O cordão sanitário (José Vitor Malheiros)
O resultado das autárquicas não pode ser lido como uma avaliação das políticas dos partidos a nível nacional mas sim e apenas como uma avaliação da gestão autárquica e da qualidade das propostas feitas pelas organizações locais dos partidos, coligações e movimentos de cidadãos que se apresentam ao escrutínio. Certo? Errado.
É verdade que existem descarados abusos na leitura feitas pelos partidos no day after das autárquicas, com todos os partidos a cantar vitória – porque tiveram mais votos, porque tiveram mais câmaras, porque tiveram mais deputados municipais, porque conquistaram uma câmara, porque perderam menos votos ou menos câmaras do que se esperava – e tudo isso vai acontecer de novo. O PSD vai dizer que o seu resultado (seja ele qual for) mostra como o povo compreende a acção do Governo e a necessidade dos sacrifícios desumanos a que Pedro Passos Coelho o tem submetido.

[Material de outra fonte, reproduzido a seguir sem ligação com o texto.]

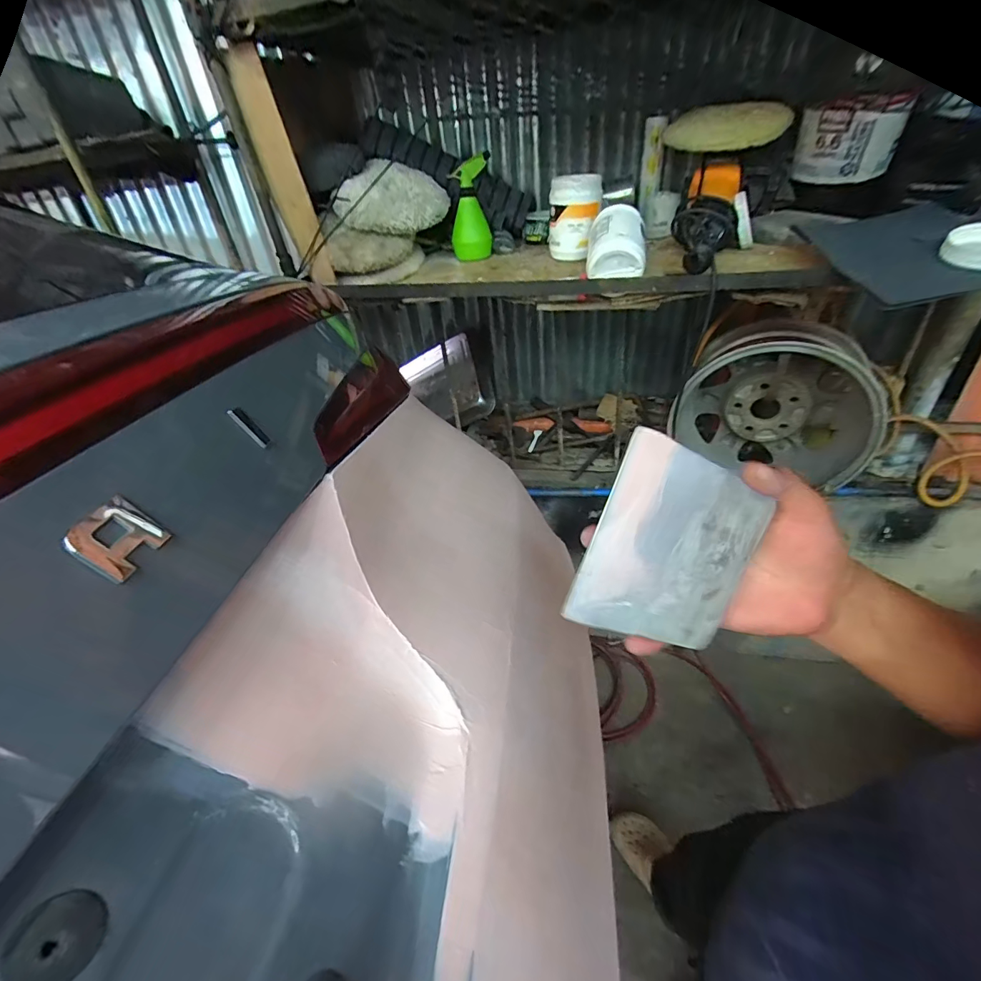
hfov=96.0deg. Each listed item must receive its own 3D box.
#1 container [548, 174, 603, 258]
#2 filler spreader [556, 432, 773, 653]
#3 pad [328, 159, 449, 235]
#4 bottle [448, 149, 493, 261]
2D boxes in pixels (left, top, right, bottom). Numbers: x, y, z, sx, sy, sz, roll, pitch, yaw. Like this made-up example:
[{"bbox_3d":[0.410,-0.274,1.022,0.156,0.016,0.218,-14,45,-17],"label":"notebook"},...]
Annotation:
[{"bbox_3d":[0.162,-0.527,0.853,0.097,0.137,0.105,2,38,11],"label":"container"},{"bbox_3d":[0.119,0.040,0.298,0.098,0.135,0.004,20,15,6],"label":"filler spreader"},{"bbox_3d":[-0.191,-0.600,0.897,0.204,0.042,0.214,18,61,0],"label":"pad"},{"bbox_3d":[-0.042,-0.585,0.938,0.089,0.184,0.075,-7,37,-1],"label":"bottle"}]

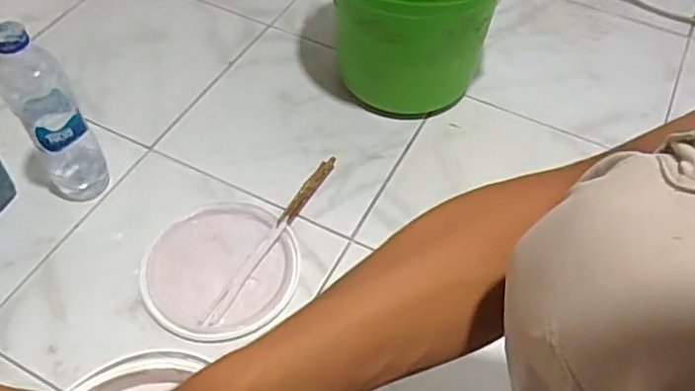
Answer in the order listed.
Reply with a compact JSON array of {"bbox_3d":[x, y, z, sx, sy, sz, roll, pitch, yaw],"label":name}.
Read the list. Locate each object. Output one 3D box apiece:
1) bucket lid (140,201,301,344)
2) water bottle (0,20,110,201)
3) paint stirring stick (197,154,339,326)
[{"bbox_3d":[-0.144,0.080,0.692,0.169,0.022,0.171,1,51,-2],"label":"bucket lid"},{"bbox_3d":[-0.326,-0.086,0.676,0.062,0.239,0.062,-19,55,-17],"label":"water bottle"},{"bbox_3d":[-0.086,0.043,0.715,0.017,0.016,0.259,26,55,17],"label":"paint stirring stick"}]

O PS vai usar um voto a mais para cantar vitória e para garantir que o povo confia nos socialistas e em António José Seguro como uma sólida alternativa de poder. E sabemos que nenhuma das coisas será verdade.
Mas, posto isto, é um facto que, na situação a que chegámos, onde os partidos do Governo – no Governo, no Parlamento e fora dele – defendem o indefensável, vendem o país a retalho por pura subserviência ou por benefício pessoal, atraiçoam os seus compromissos eleitorais e os juramentos por sua “honra”, espezinham a Constituição e as leis em geral, humilham os pobres e escarnecem dos necessitados, incitam os jovens a abandonar precocemente o ensino, os desempregados a emigrar e os velhos a morrer por falta de tratamentos médicos, não é aceitável entregar o voto aos protagonistas desta política. Desta vez, mais do que nunca, o voto autárquico vais ter uma leitura nacional e isso será mais justo do que alguma vez foi.
Um voto tem muitas leituras e serve para muitas coisas. Ele representa uma vontade pessoal dos votantes (que nunca poderemos conhecer) mas os resultados eleitorais são submetidos também a uma leitura por parte dos partidos e dos comentadores ajudando a sedimentar a opinião pública. E é evidente que uma votação expressiva nos partidos do Governo – ainda que com perda de percentagens e de câmaras – será lida, se não como um apoio, pelo menos como um gesto de resignação perante as políticas criminosas do Governo.
E isso é algo que o povo português não pode fazer, sob pena de perder não só a pele mas também a alma.
Num país onde a venda de automóveis de luxo apresenta as maiores taxas de crescimento (a Jaguar teve um aumento de 59% nas suas vendas em Agosto) mas onde há cada vez mais famílias a recorrer a cantinas sociais para dar de comer aos filhos, não é admissível votar nos partidos que integram o Governo que impõe esta situação, ainda que se trate de uma eleição para uma junta de freguesia. A política que o Governo e os partidos do Governo defendem e põem em prática a nível nacional é uma política indecente, e quem defende políticas indecentes a nível nacional não pode ser decente ao nível local. Quem defende uma política de venda do país às mais ricas potências estrangeiras, na esperança de receber trinta dinheiros quando sair do Governo, não pode pretender ter o interesse das populações locais no seu coração. Quem concebe e põe de pé uma política de desemprego, de descida dos salários e de pobreza crescente não pode pretender defender uma política de pleno emprego e de desenvolvimento harmonioso e sustentável a nível local. Quem defende uma política de venda do património público mais rentável às empresas privadas não pode pretender defender o património a nível local. Quem defende a destruição do Estado e a privatização de serviços públicos essenciais para poder transferir os lucros para os aligarcas que serve não pode pretender querer uma câmara centrada nas pessoas e activa na acção social. Quem é servil perante os fortes em todas as circunstâncias não pode pretender defender os seus munícipes perante os interesses privados ou os poderes centrais. Quem pactua com a mentira e encobre cambalachos de todos os tipos, quem nomeia Relvas e Machetes e Marias Swaps não pode pretender ter uma política de verdade e de lisura.
A avaliação do resultado das autárquicas deve ser feito à escala nacional porque há desta vez uma clara escolha ideológica entre um modelo neoliberal de destruição do Estado social, representado pelo PSD e pelo seu sidekick CDS, que tem o dinheiro como único “valor” e um modelo de sociedade centrado nas pessoas.
Admito que, num ou noutro caso muito particular, haja razões para votar localmente PSD ou CDS. Mas quem o fizer deve saber que o seu voto será usado para validar a actual política. Só isso deveria chegar para evitar o gesto. Há pessoas e políticas que devem ser cuidadosamente cercadas por um cordão sanitário.